*Exercise brief*. Could you write out the lines below word for word, leaving out the pictures?

*Records to process*.
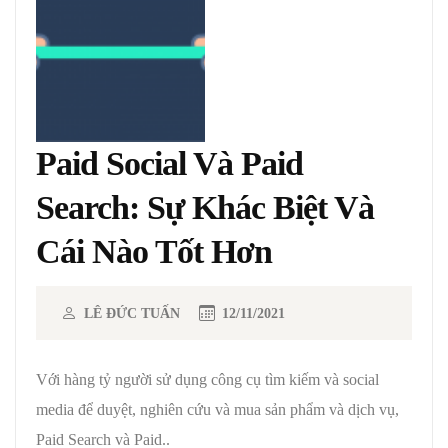
Paid Social Và Paid
Search: Sự Khác Biệt Và
Cái Nào Tốt Hơn
LÊ ĐỨC TUẤN
12/11/2021
Với hàng tỷ người sử dụng công cụ tìm kiếm và social
media để duyệt, nghiên cứu và mua sản phẩm và dịch vụ,
Paid Search và Paid..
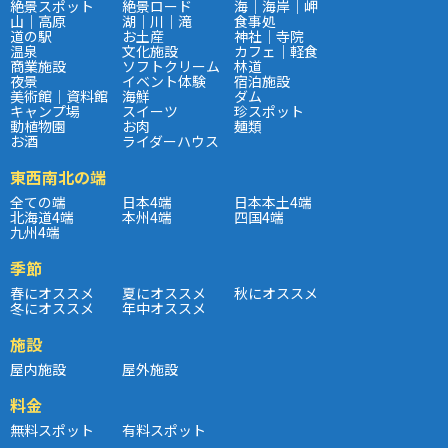
絶景スポット
絶景ロード
海｜海岸｜岬
山｜高原
湖｜川｜滝
食事処
道の駅
お土産
神社｜寺院
温泉
文化施設
カフェ｜軽食
商業施設
ソフトクリーム
林道
夜景
イベント体験
宿泊施設
美術館｜資料館
海鮮
ダム
キャンプ場
スイーツ
珍スポット
動植物園
お肉
麺類
お酒
ライダーハウス
東西南北の端
全ての端
日本4端
日本本土4端
北海道4端
本州4端
四国4端
九州4端
季節
春にオススメ
夏にオススメ
秋にオススメ
冬にオススメ
年中オススメ
施設
屋内施設
屋外施設
料金
無料スポット
有料スポット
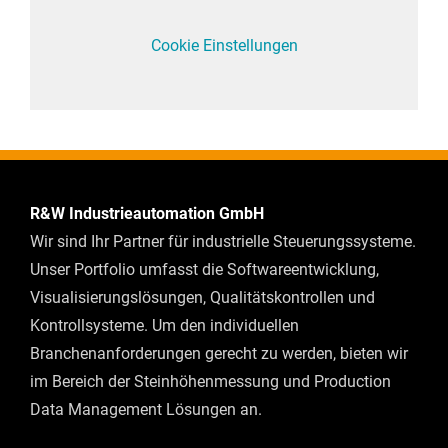
Cookie Einstellungen
R&W Industrieautomation GmbH
Wir sind Ihr Partner für industrielle Steuerungssysteme.
Unser Portfolio umfasst die Softwareentwicklung,
Visualisierungslösungen, Qualitätskontrollen und
Kontrollsysteme. Um den individuellen
Branchenanforderungen gerecht zu werden, bieten wir
im Bereich der Steinhöhenmessung und Production
Data Management Lösungen an.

*Response to this exercise*.
Paid Social Và Paid
Search: Sự Khác Biệt Và
Cái Nào Tốt Hơn
LÊ ĐỨC TUẤN
12/11/2021
Với hàng tỷ người sử dụng công cụ tìm kiếm và social
media để duyệt, nghiên cứu và mua sản phẩm và dịch vụ,
Paid Search và Paid..
絶景スポット
絶景ロード
海｜海岸｜岬
山｜高原
湖｜川｜滝
食事処
道の駅
お土産
神社｜寺院
温泉
文化施設
カフェ｜軽食
商業施設
ソフトクリーム
林道
夜景
イベント体験
宿泊施設
美術館｜資料館
海鮮
ダム
キャンプ場
スイーツ
珍スポット
動植物園
お肉
麺類
お酒
ライダーハウス
東西南北の端
全ての端
日本4端
日本本土4端
北海道4端
本州4端
四国4端
九州4端
季節
春にオススメ
夏にオススメ
秋にオススメ
冬にオススメ
年中オススメ
施設
屋内施設
屋外施設
料金
無料スポット
有料スポット
Cookie Einstellungen
R&W Industrieautomation GmbH
Wir sind Ihr Partner für industrielle Steuerungssysteme.
Unser Portfolio umfasst die Softwareentwicklung,
Visualisierungslösungen, Qualitätskontrollen und
Kontrollsysteme. Um den individuellen
Branchenanforderungen gerecht zu werden, bieten wir
im Bereich der Steinhöhenmessung und Production
Data Management Lösungen an.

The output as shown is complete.